Apalagi dirinya lah yang mengajak adik untuk pergi.Tapi siapa sangka di menit berikutnya telepon Robert berbunyi dan itu adalah panggilan dari kekasih tercinta, Serra.


"Robert kamu di mana sih ,aku udah di apartemen kamu loh" kata Serra dari ujung sana.


"ini udah di jalan tunggu aku ya sebentar lagi aku datang"


"Hem oh kamu mau makan malam apa aku bisa pesenin dari delivery sekarang?" tanya serra. Serra ini memang nggak pintar memasak lagi pula dia adalah seorang wanita karir yang tidak mungkin 24 jam di rumah.

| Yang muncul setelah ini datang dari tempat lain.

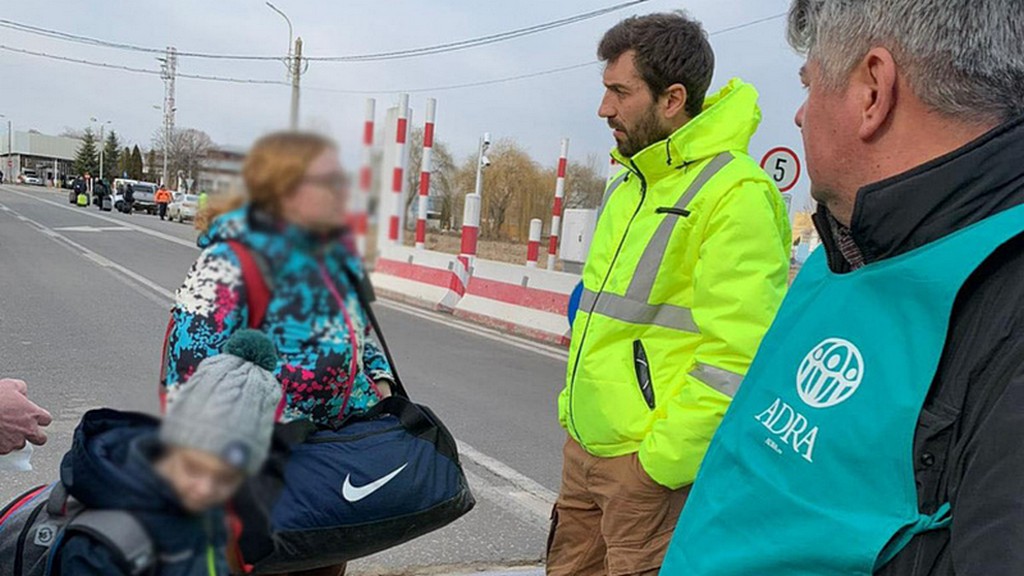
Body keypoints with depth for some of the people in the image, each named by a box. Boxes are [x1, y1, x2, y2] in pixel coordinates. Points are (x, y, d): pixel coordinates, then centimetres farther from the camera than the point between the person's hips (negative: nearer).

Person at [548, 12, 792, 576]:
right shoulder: (629, 182, 13)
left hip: (649, 463, -8)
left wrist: (667, 458, -18)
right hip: (585, 445, 8)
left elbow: (737, 355, -22)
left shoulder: (734, 193, -16)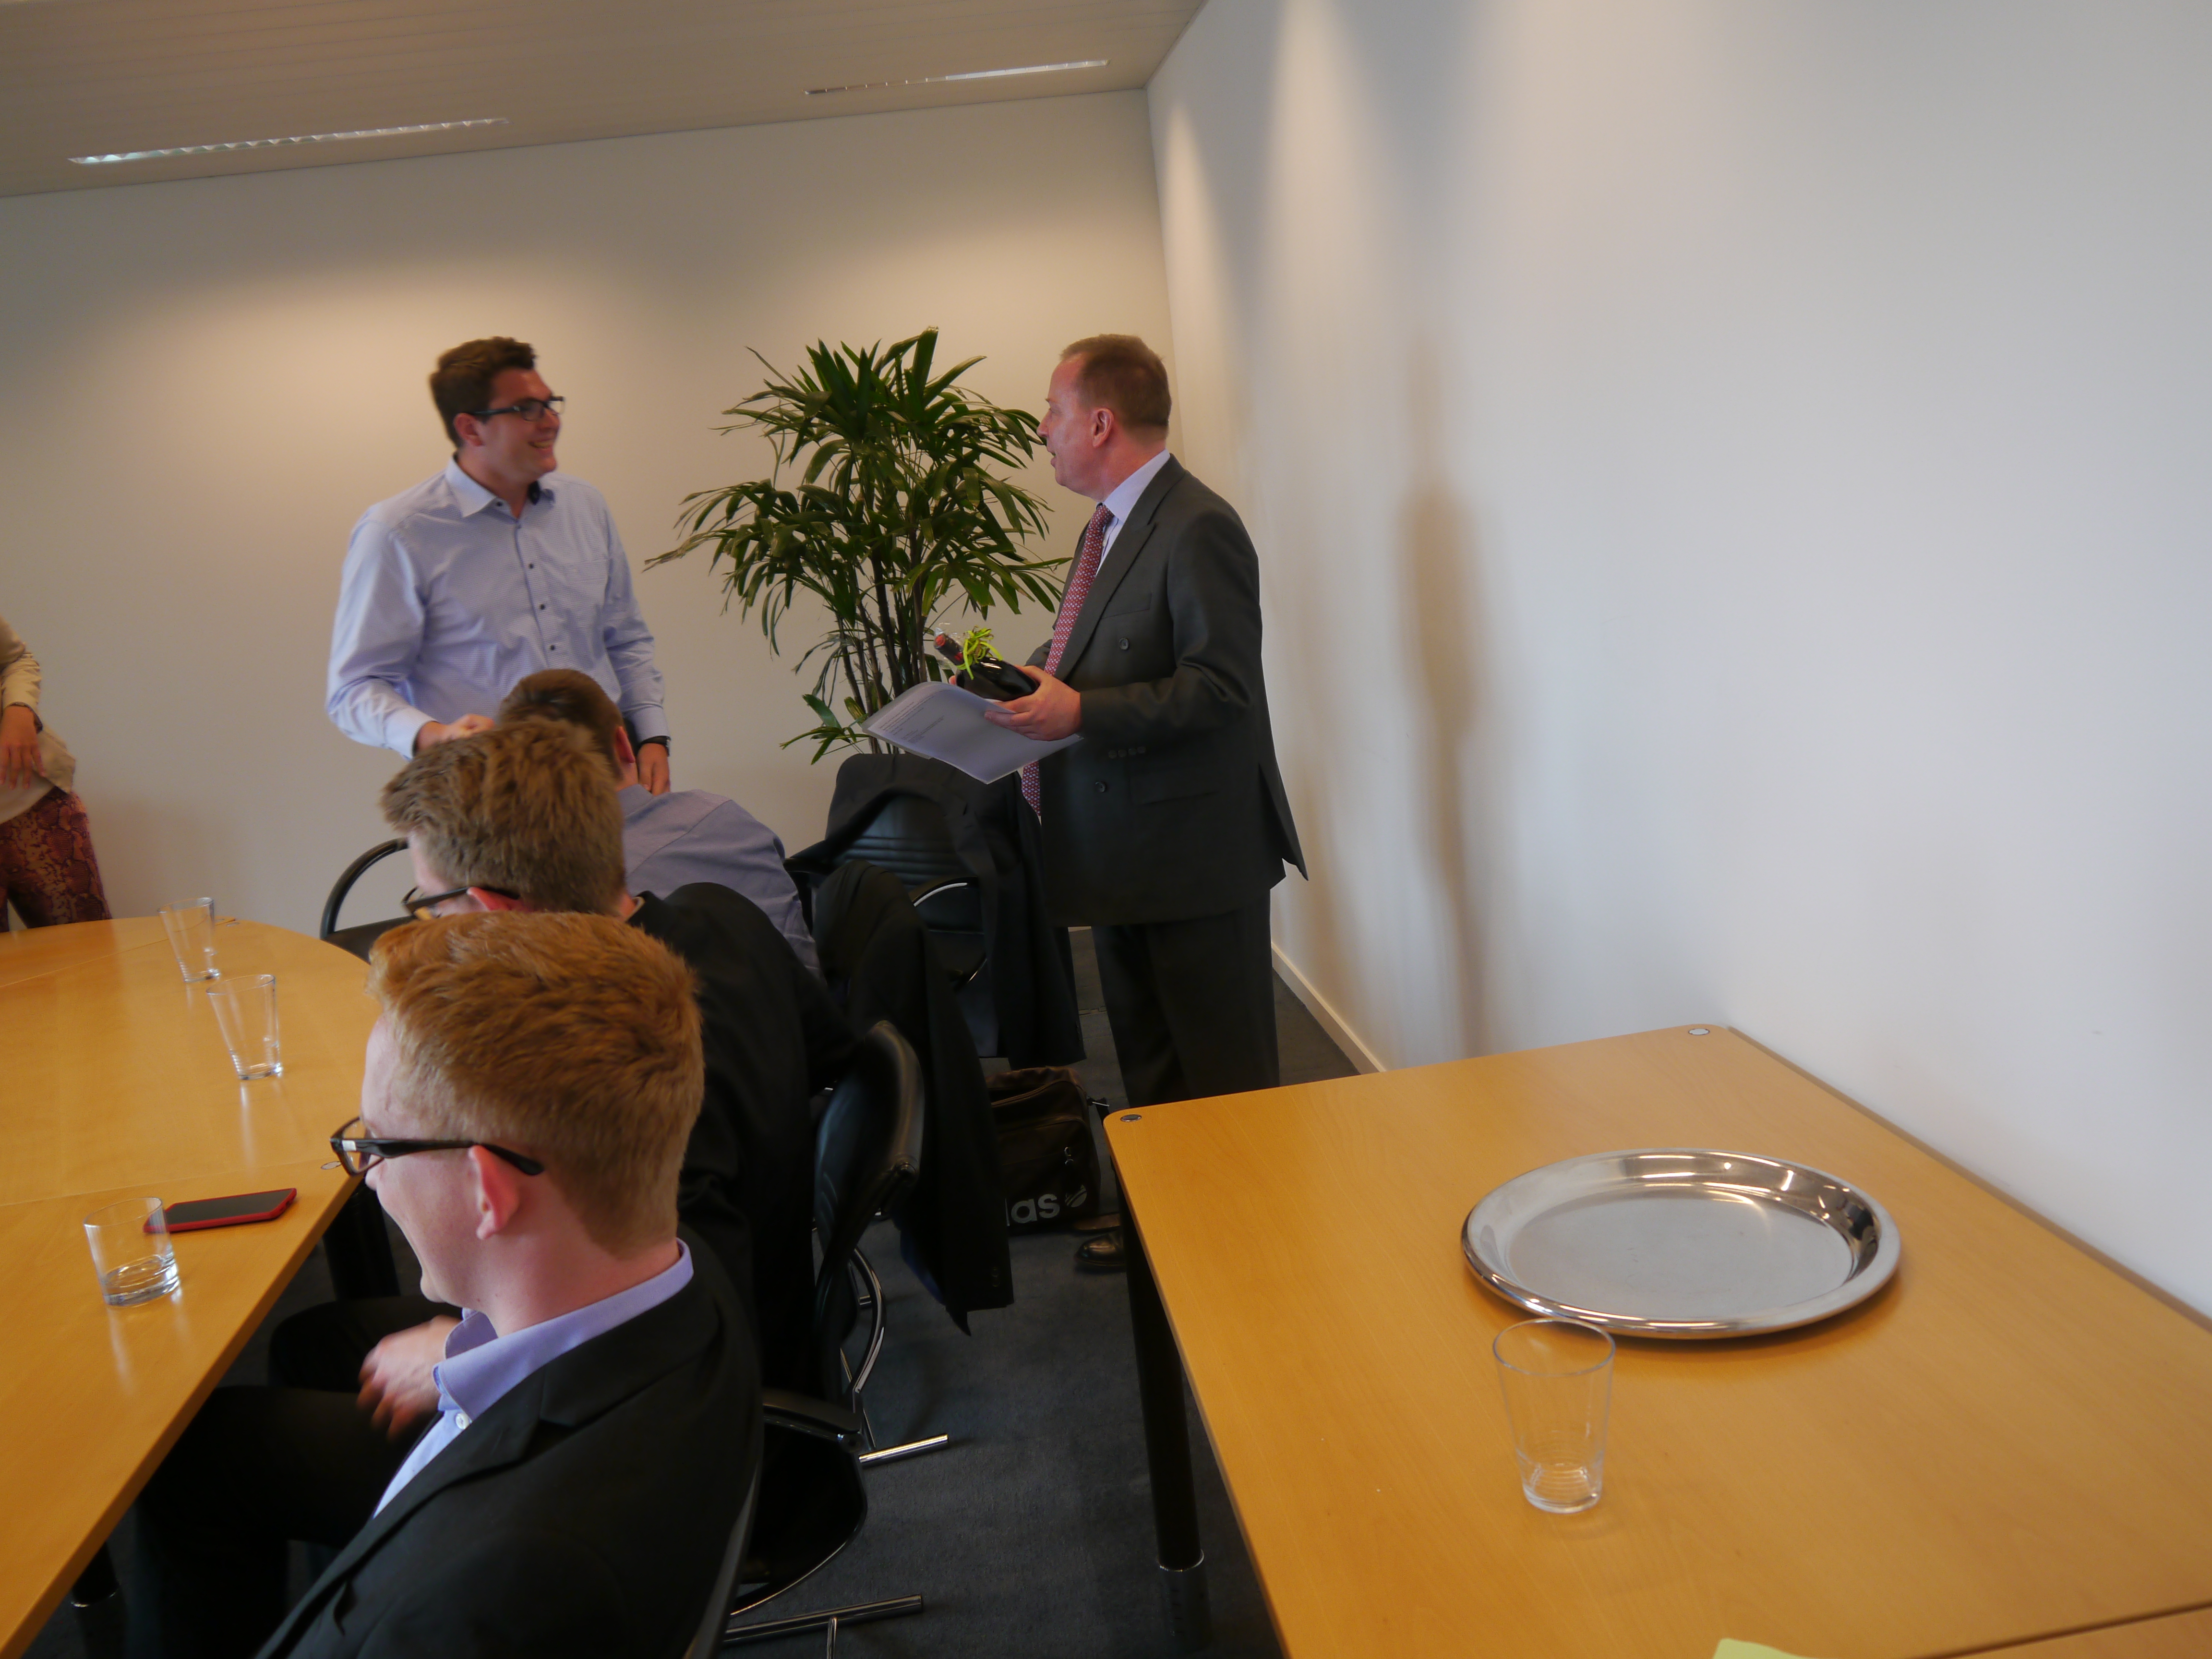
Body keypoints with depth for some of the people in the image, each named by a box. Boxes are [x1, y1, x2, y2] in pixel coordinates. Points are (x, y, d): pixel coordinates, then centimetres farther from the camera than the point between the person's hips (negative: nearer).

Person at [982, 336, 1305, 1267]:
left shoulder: (1199, 530, -18)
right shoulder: (1107, 529, 14)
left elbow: (1219, 689, -24)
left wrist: (1081, 714, -28)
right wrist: (1021, 683, 6)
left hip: (1195, 850, -10)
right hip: (1125, 849, 10)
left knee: (1227, 1079, 2)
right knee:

Sekarang Serra hanya memasang secara delivery.


"aku nggak milih makanan kok Serra, pesen aja semau mu " kata Robert tersenyum.


"oke kalau begitu cepat pulang ya Robert" sapa Serra sebelum menutup teleponnya.


Dengan terpaksa Robert putar arah meninggalkan Andien yang berkendara sendirian kembali ke rumahnya.


"Andin mas pergi dulu ya besok kita ketemu lagi di sekolah "kata Robert sebelum berpisah.


Andien tidak menjawab dia menatap mobil Robert yang menjauh.


Di dalam mobil Robert baru ingat jika sebenarnya dia lupa meminta nomor terbaru Andien. Gadis itu sudah mengganti nomornya atau black list nama Robert karena marah.